[Stored dataset items]
*****

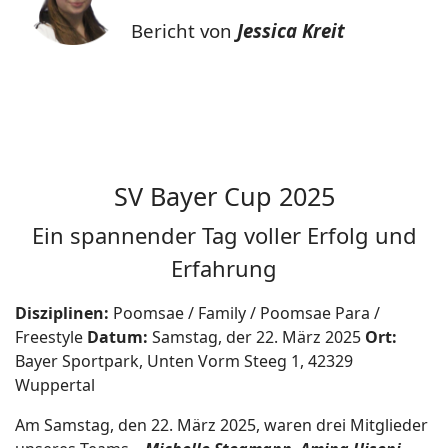
Bericht von
Jessica Kreit
SV Bayer Cup 2025
Ein spannender Tag voller Erfolg und
Erfahrung
Disziplinen:
Poomsae / Family / Poomsae Para /
Freestyle
Datum:
Samstag, der 22. März 2025
Ort:
Bayer Sportpark, Unten Vorm Steeg 1, 42329
Wuppertal
Am Samstag, den 22. März 2025, waren drei Mitglieder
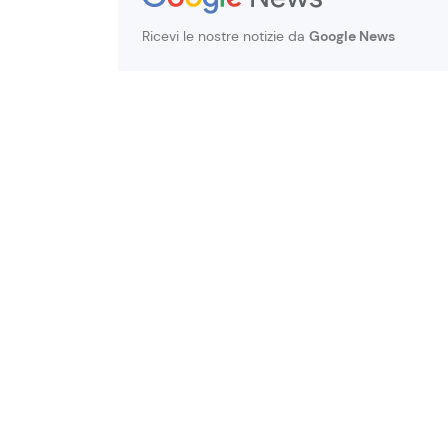
Ricevi le nostre notizie da
Google News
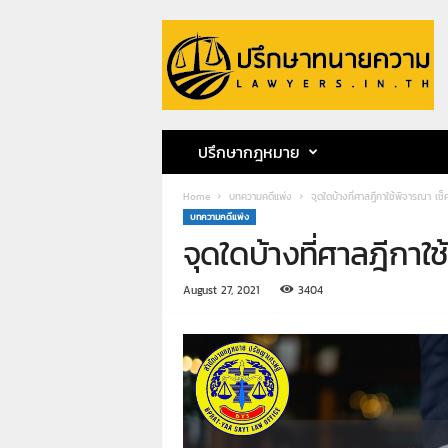
ป
รึ
ก
ษ
า
ท
น
ปรึกษากฎหมาย
า
ย
Home
บทความคดีแพ่ง
จุดใดบ้างที่ศาลฎีกาใช้พิจารณา เช็
ค
บทความคดีแพ่ง
ว
จุดใดบ้างที่ศาลฎีกาใ
า
ม
ท
August 27, 2021
3404
น
า
ย
ก
ฤ
ษ
ด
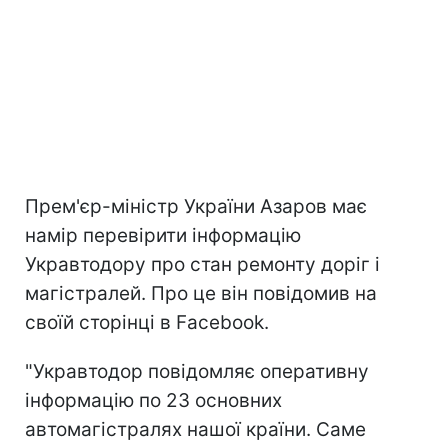
Прем'єр-міністр України Азаров має
намір перевірити інформацію
Укравтодору про стан ремонту доріг і
магістралей. Про це він повідомив на
своїй сторінці в Facebook.
"Укравтодор повідомляє оперативну
інформацію по 23 основних
автомагістралях нашої країни. Саме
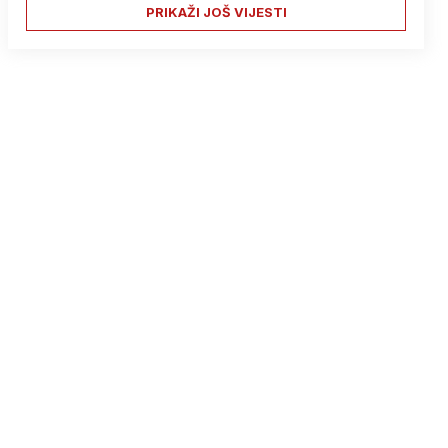
PRIKAŽI JOŠ VIJESTI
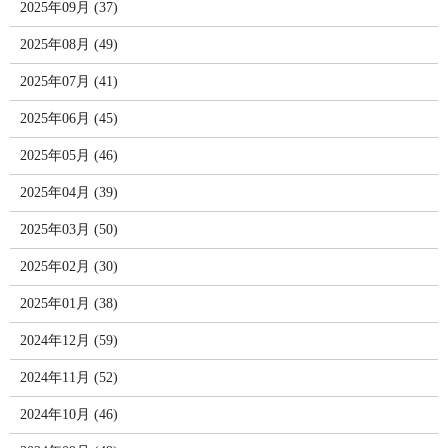
2025年09月 (37)
2025年08月 (49)
2025年07月 (41)
2025年06月 (45)
2025年05月 (46)
2025年04月 (39)
2025年03月 (50)
2025年02月 (30)
2025年01月 (38)
2024年12月 (59)
2024年11月 (52)
2024年10月 (46)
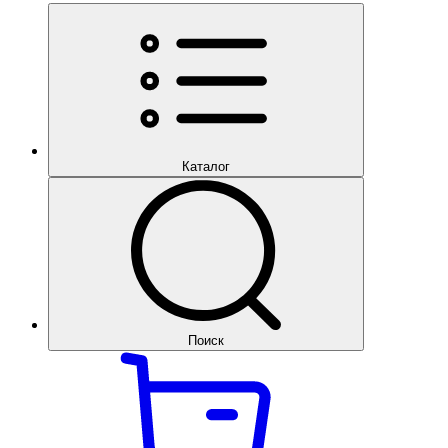
Каталог
Поиск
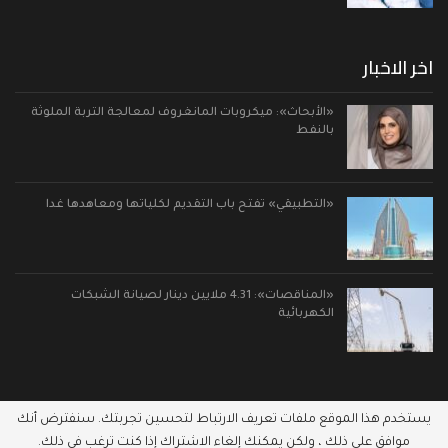
اخر الاخبار
«الأبحاث»: ميكروبات المانغروف لمعالجة التربة الملوثة
بالنفط
«التطبيقي» تفتح باب التقديم لكلياتها ومعاهدها غدا
«المناقصات»: 4.31 ملايين دينار لصيانة الشبكات
الكهربائية
يستخدم هذا الموقع ملفات تعريف الارتباط لتحسين تجربتك. سنفترض أنك
موافق على ذلك ، ولكن يمكنك إلغاء الاشتراك إذا كنت ترغب في ذلك.
© 2026 - نواب الكويت. جميع الحقوق محفوظة.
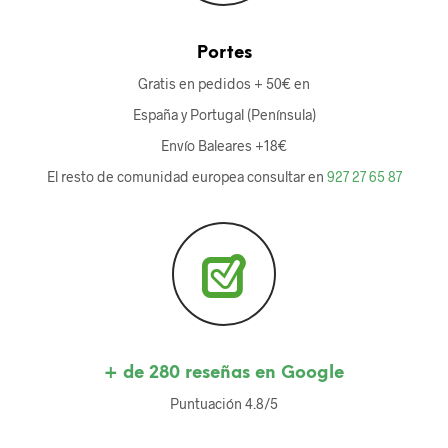
Portes
Gratis en pedidos + 50€ en
España y Portugal (Península)
Envío Baleares +18€
El resto de comunidad europea consultar en
927 27 65 87
+ de 280 reseñas en Google
Puntuación 4.8/5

*****

JOB ITEM:
Find the word "Bayer" in the entries. Copy each line that holds it.

TASK RESPONSE:
SV Bayer Cup 2025
Bayer Sportpark, Unten Vorm Steeg 1, 42329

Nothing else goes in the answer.